Minggu, 13 September 2009

PAPUA BARAT ADALAH TANAH ADAT

Kini di sebut Papua Barat [west papua]. Sebutan Papua pertama kali di berikan oleh JORGE DE MENEZES, gubernur portugis di ternate, yang mendarat di pulau waigeo dan tinggal beberapa bulan di warsai, kepala burung pada tahun 1526 sampai dengan 1527. Ia menyebut wilayah ini dengan sebutan "Ilhas dos Papua". Tahun 1528 Hernan Cortez, seorang penakluk berkebangsaan spanyol mengirim Alvaro de saavreda ceron untuk membebaskan sebuah pos spanyol yang di kuasai portugis di tidore. Ketika itu ia sempat tinggal selama sebulan di schouten island [mungkin biak] dan menyebutnya sebagai "Isla de oro".

Pada tanggal 20 juni 1545 Ynigo ortiz de retes, seorang kapten kapal berkebangsaan spanyol yang berpangkalan di mexico, menancapkan bendera spanyol di suatu tempat di sebelah timur muara sungai mambramo, dan dengan demikian mengklaim kawasan papua sebagai milik raja spanyol dengan sebutan "Nueva Guinea". Pada tahun 1969, Newguinea muncul dalam peta mercator. Pada tahun 1948 pemerintah Hindia belanda mengklaim kepemilikannya atas bagian barat pulau Newguinea sampai sejauh garis bujur 1410. Inilah tonggak-tonggak sejarah di gunakannya nama West papua.

Di atas negri papua barat tidak di jumpai tanah yang tidak bertuan, bahkan setiap bagian tanah, air, dan gunung di beri nama tertentu. Tanah menurut orang papua identik dengan kehidupan manusia, sehingga di beri simbol sebagai seorang ibu atau mama yang selalu mengayomi, melindungi, dan membesarkan seseorang sejak bayi, kanak-kanak sampai mencapai dewasa. [misalnya: orang kamoro menyebut Enai Tapare, orang mybrat sebut Tabam Ramu, atau tanah kami atau tanah ibu.]

Orang papua saat ini merasa kehilangan pegangan hidup akibat sebagian besar hak-hak dasar atas tanah, air, gunung, hutan dan isinya sudah berali ke pihak lain tampa melalui prosedur hukum yang berlaku.

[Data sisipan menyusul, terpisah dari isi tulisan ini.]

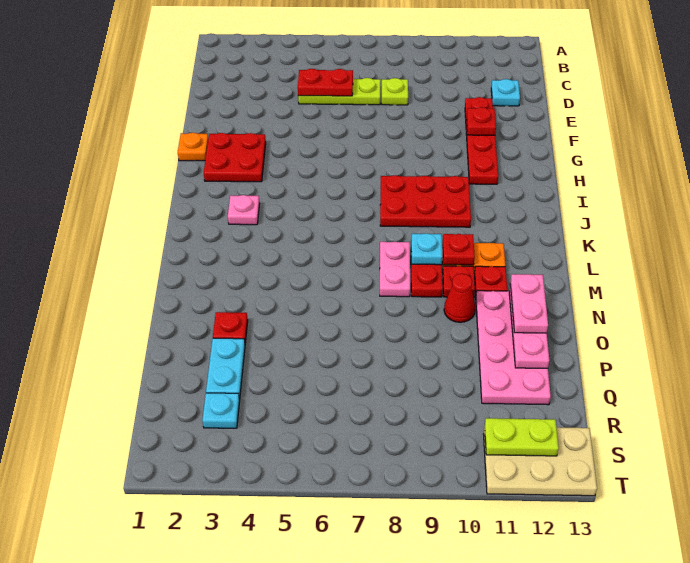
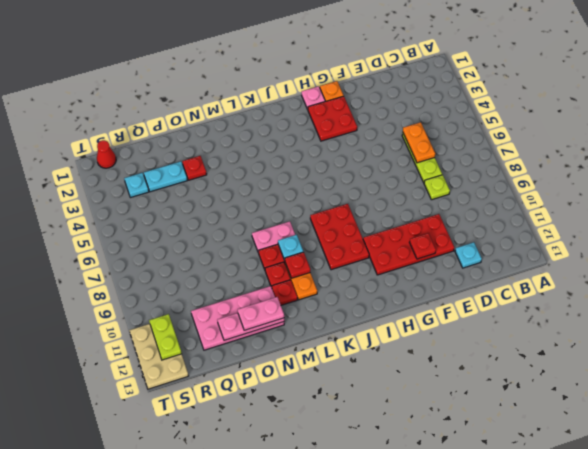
red 1x2 plate [298,69,353,96] -> orange 1x2 plate [403,122,435,163]
red 1x4 plate [465,97,498,184] -> red 2x4 plate [363,214,454,275]
pink 1x1 plate [228,195,260,225] -> pink 1x1 plate moved to [302,86,325,109]
red 1x1 cone [444,274,475,322] -> red 1x1 cone moved to [97,140,116,168]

Pemerintah pusat berpendapat bahwa masalah keabsahan tanah adat papua barat sebagai bagian dari NKRI telah selesai. Akan tetapi sejarah telah membuktikan dan mencatat bahwa PEPERA yang di laksanakan di papua barat pada tahun 1969 adalah secara tidak demokratis, secara tidak transparan, banyak manipulasi serta tidak melibatkan masyarakat papua barat. Dengan demikian jelaslah bahwa PEPERA tahun 1969 sebagai suatu pelaksanaan penentuan nasib sendiri yang CACAT HUKUM. Oleh karena itu tanah papua masih berstatus sebagai tanah adat orang asli papua. Solusi yang harus di ambil untuk menyelesaikan masalah tanah adat pulau papua barat adalah diadakan dialog terbuka antara Indonesia dengan pemilik tanah adat pulau papua demi terciptanya standar demokratisasi di atas Negri cendrawasih.